Friday, April 22, 2005

Specialists, newspapers, and dinosaurs

Two long awaited corporate extinctions took a quantum leap closer to reality today.

The first was represented by the merger of the New York Stock Exchange (NYSE) with the Archipelago electronic exchange. 21 years ago I worked with the NYSE to analyze electronic exchanges such as Telerate, Quotron, and Bloomberg. I know that some at the NYSE have been worried literally for decades about how its system of trading specialists could survive the efficiency benefits of information technology. But with the Grasso scandal and the continued loss of market share to electronic exchanges, the dam finally burst for the NYSE. And its CEO, John Thain, was able to jolt the NYSE into the 21st century through today’s merger. It now seems inevitable that the NYSE’s specialists will go the way of the Triceratops.

While the NYSE/Archipelago merger gained the biggest share of media attention, a far more profound leap towards extinction took place on the pages of the very medium whose extinction was advanced – newspapers. Specifically, today’s Wall Street Journal reported that Google’s “quarterly advertising revenue now outstrips the advertising revenue of most major newspaper publishers, including New York Times Co., Washington Post Co., Knight Ridder Inc. and Dow Jones & Co., which publishes” the WSJ. Advertising on Google's own Web sites represented 52% of revenue. Google brokers ads that appear on other Web sites, taking a commission on that ad revenue, which averaged about 21% during the quarter.

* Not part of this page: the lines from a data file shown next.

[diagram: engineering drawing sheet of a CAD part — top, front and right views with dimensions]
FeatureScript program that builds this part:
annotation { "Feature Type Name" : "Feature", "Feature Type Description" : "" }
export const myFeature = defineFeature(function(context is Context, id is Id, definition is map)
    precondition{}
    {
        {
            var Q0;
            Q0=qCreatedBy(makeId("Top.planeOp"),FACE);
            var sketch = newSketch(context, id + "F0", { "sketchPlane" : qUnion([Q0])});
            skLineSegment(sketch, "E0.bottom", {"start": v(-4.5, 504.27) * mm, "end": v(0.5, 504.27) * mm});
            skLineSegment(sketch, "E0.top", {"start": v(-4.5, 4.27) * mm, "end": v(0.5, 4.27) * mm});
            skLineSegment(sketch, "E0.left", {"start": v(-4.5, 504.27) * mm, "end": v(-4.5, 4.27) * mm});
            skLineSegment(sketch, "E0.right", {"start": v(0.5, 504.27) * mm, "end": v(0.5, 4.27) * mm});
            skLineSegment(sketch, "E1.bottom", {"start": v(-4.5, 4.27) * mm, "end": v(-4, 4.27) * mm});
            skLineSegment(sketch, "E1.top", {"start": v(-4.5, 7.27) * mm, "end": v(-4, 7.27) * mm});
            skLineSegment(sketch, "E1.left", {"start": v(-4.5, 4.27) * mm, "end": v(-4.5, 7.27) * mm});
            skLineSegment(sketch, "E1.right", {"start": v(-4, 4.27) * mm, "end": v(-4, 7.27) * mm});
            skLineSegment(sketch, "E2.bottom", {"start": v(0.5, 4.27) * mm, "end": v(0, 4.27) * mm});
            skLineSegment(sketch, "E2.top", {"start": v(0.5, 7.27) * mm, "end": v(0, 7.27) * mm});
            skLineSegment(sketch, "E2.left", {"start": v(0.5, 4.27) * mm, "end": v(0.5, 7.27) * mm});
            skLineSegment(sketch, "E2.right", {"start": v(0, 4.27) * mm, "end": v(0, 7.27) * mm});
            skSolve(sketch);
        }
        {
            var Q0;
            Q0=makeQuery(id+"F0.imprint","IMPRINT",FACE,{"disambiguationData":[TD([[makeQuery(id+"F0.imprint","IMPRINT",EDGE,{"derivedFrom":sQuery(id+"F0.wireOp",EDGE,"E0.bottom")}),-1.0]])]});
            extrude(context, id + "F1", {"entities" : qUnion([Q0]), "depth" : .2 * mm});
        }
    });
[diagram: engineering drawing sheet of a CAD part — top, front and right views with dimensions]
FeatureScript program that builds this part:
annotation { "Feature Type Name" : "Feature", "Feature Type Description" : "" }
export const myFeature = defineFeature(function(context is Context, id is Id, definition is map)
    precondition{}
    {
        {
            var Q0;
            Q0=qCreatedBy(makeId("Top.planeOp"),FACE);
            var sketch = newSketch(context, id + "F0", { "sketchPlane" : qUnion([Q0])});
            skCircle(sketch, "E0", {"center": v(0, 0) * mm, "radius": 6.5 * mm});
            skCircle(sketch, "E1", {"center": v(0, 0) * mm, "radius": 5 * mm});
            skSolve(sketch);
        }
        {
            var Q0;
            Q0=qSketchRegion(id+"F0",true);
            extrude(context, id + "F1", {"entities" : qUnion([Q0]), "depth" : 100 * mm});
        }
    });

These simple sentences should strike fear into the heart of every newspaper shareholder and employee. With Google doubling its revenues every year, it is not hard to imagine a time in the not too distant future when newspaper advertising will shrink so much that newspapers will either need to raise their subscription fees dramatically or run out of cash. Consider the Q1 2005 results of the papers mentioned above:
  • The New York Times’ ad revenues, which represent 65% of total revenues, were flat and were it not for a non-recurring gain it would have made a very slim profit;
  • The Washington Post’s ad revenues, which represented 64% of its 2004 newspaper revenues, actually grew 5% over the year. But The Washington Post is far more diversified in its revenues than the New York Times, relying on newspapers for a relatively paltry 29% of its corporate sales and 25% of its operating income;
  • Knight Ridder’s ad revenues, 78% of revenue, squeaked up a mere 3%; and
  • Dow Jones’s ad revenues, 53% of sales, shrank 4%.

In short, Google is eating these newspapers’ lunches. And even as their businesses are imploding, some of these family owned dinosaurs are entrenching themselves in complicated Class A and B share structures which protect the founding families’ power – this week Dow Jones approved a measure that would allow members of its founding Bancroft family to maintain voting control of the company even if they sell part of their holdings. Meanwhile their founding business models crumble under pressure from Google, Yahoo! and their Internet peers.

These newspapers’ shareholders might benefit from thinking about the trends that their reporters do such an excellent job of analyzing. The NYSE’s merger with Archipelago and Google’s explosion of advertising revenue offer a stark lesson – the progress of technology can be held back only so long – and when the dam breaks, the damage can be devastating.